Managed Memory is slower on host than memory allocated with new[]

Good afternoon,

I’m trying out Managed Memory on an AGX Orin, hoping to cut out the transfer times. I’m using cudaStreamAttachMemAsync() to attach Managed Memory buffers to a stream when running a kernel, and using the same to attach the buffer to the host when I want to check the results of the kernel. When I use Managed Memory, checking the results takes 80ms. However, if I switch to standard memory (allocated via new[ ] on the host, cudaMalloc on the device), checking the results only takes 40ms. The data I’m running with is 15,000,000 floats.

Basically, Managed Memory without copies saved me 30 ms ( 40 ms with copies, 10 ms without copies), but it cost me 40 ms ( 80 ms with Managed Memory, 40 ms with normal memory) when it came time to use the results. Is this expected?

CUDA is version 11.4.4.



Just want to confirm that have you applied cudaMemcpy to copy the managed memory data back to CPU?
This is not required since managed memory is synchronized by the GPU driver directly.

More, could you try to maximize the device’s performance to see if any difference?

$ sudo nvpmodel -m 0
$ sudo jetson_clocks


Since this is an AGX Orin, I didn’t think I needed the cudaMemcpy, since the CPU and GPU use the same RAM chips. There’s documentation on using ManagedMemory on embedded hardware to skip the memory transfers entirely. (I don’t mean have them done automatically, I mean skip them.)

I’m not going to change the clocks: we’ve had issues with units overheating when we do that. I don’t see why that would change anything though: the CPU side is running at the same clock speed regardless of whether the memory was allocated by new[] or cudaMallocManaged, right?

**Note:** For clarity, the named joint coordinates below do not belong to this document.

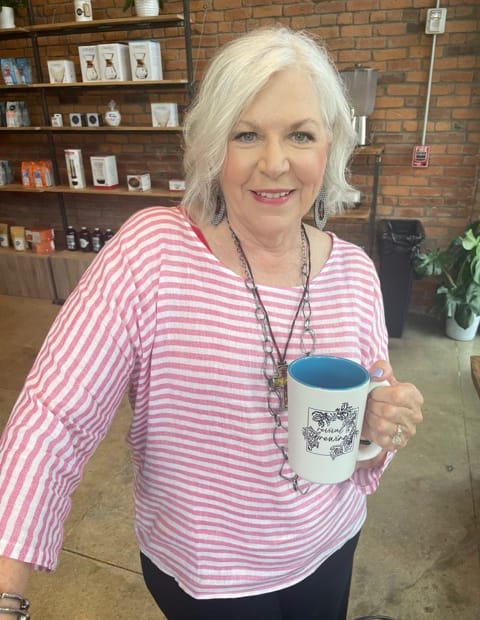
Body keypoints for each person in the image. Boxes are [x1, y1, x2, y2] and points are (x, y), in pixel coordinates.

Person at [0, 27, 423, 620]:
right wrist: (7, 590)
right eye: (246, 134)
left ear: (329, 148)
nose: (274, 163)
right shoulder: (152, 254)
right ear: (211, 146)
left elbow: (358, 439)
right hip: (209, 578)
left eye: (300, 134)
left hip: (330, 545)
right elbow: (54, 420)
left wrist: (378, 428)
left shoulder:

Bah. I missed the line in the Tegra notes document that Unified Memory has an overhead penalty. That’s probably what I’m seeing. CUDA for Tegra, section 4.1., Memory Selection. I may try pinned memory at a later date.


Is your issue fixed after switching to pinned memory?

Haven’t had time to try, and probably won’t for a couple weeks. Just went back to our original code, which uses cudaMalloc and std::vector.

This topic was automatically closed 14 days after the last reply. New replies are no longer allowed.